After meeting with Sharpe, they quickly decided to move the event to Williamsburg, which hosted its first Gateway to the Cumberlands Jeep Jamboree in 1998. It has been here ever since.
Sharpe admits that it was a stroke of luck that Ford walked in that day.
“We have been good friends ever since,” he added.
“It is going to be a big event for us again. The economic impact is getting bigger and bigger for us. I guess it is one of the bigger events that we have from a standpoint of economic impact in Williamsburg. All the motel rooms are full,” Sharpe said.
In addition to motel rooms filling up, the event is also an economic boost to local businesses, and some local sports teams.
Millys on Main will be providing sack lunches for participants on Friday and Saturday. Oral Lewis will be catering the dinner each of those nights.
The University of the Cumberlands Softball Team will be doing the Jeep washes Friday and Saturday evening. The University of the Cumberlands Cheerleaders will be helping with serving food and handing out gifts and so forth each evening.
“The last two or three years, we have done an economic impact study – each participant fills out a survey – and it has been over $120,000 for the three days. This is including the meals, hotel rooms, and everything. That is pretty good for a small little community,” Sharpe said.

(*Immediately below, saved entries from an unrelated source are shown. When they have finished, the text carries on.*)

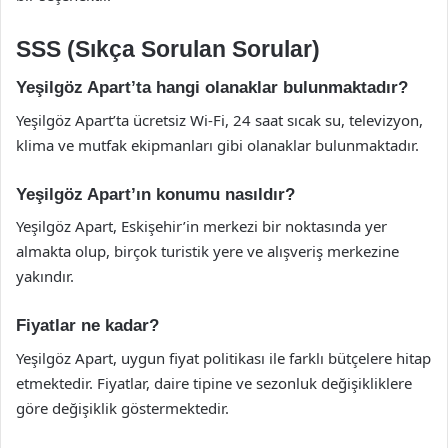
SSS (Sıkça Sorulan Sorular)
Yeşilgöz Apart’ta hangi olanaklar bulunmaktadır?
Yeşilgöz Apart’ta ücretsiz Wi-Fi, 24 saat sıcak su, televizyon,
klima ve mutfak ekipmanları gibi olanaklar bulunmaktadır.
Yeşilgöz Apart’ın konumu nasıldır?
Yeşilgöz Apart, Eskişehir’in merkezi bir noktasında yer
almakta olup, birçok turistik yere ve alışveriş merkezine
yakındır.
Fiyatlar ne kadar?
Yeşilgöz Apart, uygun fiyat politikası ile farklı bütçelere hitap
etmektedir. Fiyatlar, daire tipine ve sezonluk değişikliklere
göre değişiklik göstermektedir.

Jeep inspections will take place Thursday afternoon and evening at the Kentucky Splash Waterpark. Registration will then take place at the Williamsburg Tourism and Convention Center where a barbeque will take place that is catered by Sonny’s BBQ out of Corbin.
Friday and Saturday mornings, participants will assemble in the Kentucky Splash parking lot, and will leave out at 9 a.m. to hit the trails, which are located in southeastern Kentucky and northern Tennessee.
This year there are 20 trails.
“With the college helping us out being able to use their property, it has been a great help. We have been able to utilize another 8,000 or 9,000 acres up there that gives us three more trails up there,” Sharpe said.
“I think everybody is going to have a good time. We have some nice little gifts to give to each one of them,” Sharpe said.
This year, shirts have been made for participants commemorating the 25th anniversary of the event. Local artist Josh Bunch designed the logo, and has donated a couple of signed prints that will be given away as a door prizes for participants.
Ford noted that the event wouldn’t be possible if not for the help of the 40 or so volunteers, who work off and on all summer in an effort to keep the trails clear and free of debris.